Apache Spark Connector

Analyze your Hydrolix data using Apache Spark and Databricks

Hydrolix Spark Connector

Overview

The Hydrolix Spark Connector combines the cost and query efficiency of the Hydrolix platform with the rich data analysis and distributed computing power offered by Apache Spark. By integrating your Apache Spark ecosystem with Hydrolix, the Spark Connector enables the cost and performance efficiency gains of Hydrolix as the backing store while presenting the data in the notebooks and coding environments you are familiar with.
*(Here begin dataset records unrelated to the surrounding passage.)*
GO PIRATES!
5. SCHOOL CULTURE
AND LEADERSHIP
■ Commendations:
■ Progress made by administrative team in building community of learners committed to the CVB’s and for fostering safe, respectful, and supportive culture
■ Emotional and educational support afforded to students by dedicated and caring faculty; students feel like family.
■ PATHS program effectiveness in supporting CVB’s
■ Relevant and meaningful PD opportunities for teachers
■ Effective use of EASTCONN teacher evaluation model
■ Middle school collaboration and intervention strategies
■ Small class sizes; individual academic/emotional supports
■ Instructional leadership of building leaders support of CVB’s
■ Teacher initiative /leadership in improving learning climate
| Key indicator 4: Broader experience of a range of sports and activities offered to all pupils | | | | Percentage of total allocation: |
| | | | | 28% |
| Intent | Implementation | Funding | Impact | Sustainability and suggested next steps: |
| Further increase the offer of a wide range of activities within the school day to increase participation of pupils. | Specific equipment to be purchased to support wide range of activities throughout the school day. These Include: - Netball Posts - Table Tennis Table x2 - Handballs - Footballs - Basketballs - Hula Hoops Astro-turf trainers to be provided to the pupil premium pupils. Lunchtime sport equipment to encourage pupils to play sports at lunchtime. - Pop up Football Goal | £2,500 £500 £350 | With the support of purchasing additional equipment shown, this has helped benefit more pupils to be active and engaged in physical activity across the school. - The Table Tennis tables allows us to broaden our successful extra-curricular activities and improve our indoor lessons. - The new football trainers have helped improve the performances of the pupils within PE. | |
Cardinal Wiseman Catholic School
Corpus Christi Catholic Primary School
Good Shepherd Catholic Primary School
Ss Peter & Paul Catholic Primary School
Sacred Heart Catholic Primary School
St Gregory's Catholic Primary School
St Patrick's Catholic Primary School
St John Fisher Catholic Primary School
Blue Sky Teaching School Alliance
The Apache Spark Connector JAR can be downloaded here.

Requirements

Dependencies

  • Hydrolix Cluster: A running Hydrolix cluster version 4.22.1 or higher. Deployment instructions for your preferred cloud vendor (AWS, Google, Linode, or Microsoft) can be found here.
  • Databricks Spark Cluster: A Databricks account for deploying your Spark cluster.

Runtime Requirements

  • Java Runtime: Must use Java 11 or later

Versioning

The Spark Connector version is of the format:

{Spark Connector version: major.minor.patch}-{HDX version: major.minor.patch}

An example of this formatting is the following:

v1.0.0-v4.22.1.jar

The Spark Connector is compatible with its corresponding Hydrolix version and all more recent versions. The following is a compatibility matrix between Spark Connector versions and their compatible Hydrolix cluster versions:

Spark Connector VersionHydrolix Version
v1.0.0v4.22.1+

Upload the C++ Init Script

When you configure a Spark cluster with the Spark Connector, you will also need to install a C++ initialization script. This script is responsible for setting some environment variables and installing required C++ dependencies. Before setting up the cluster, first you'll upload this init script to your Databricks workspace.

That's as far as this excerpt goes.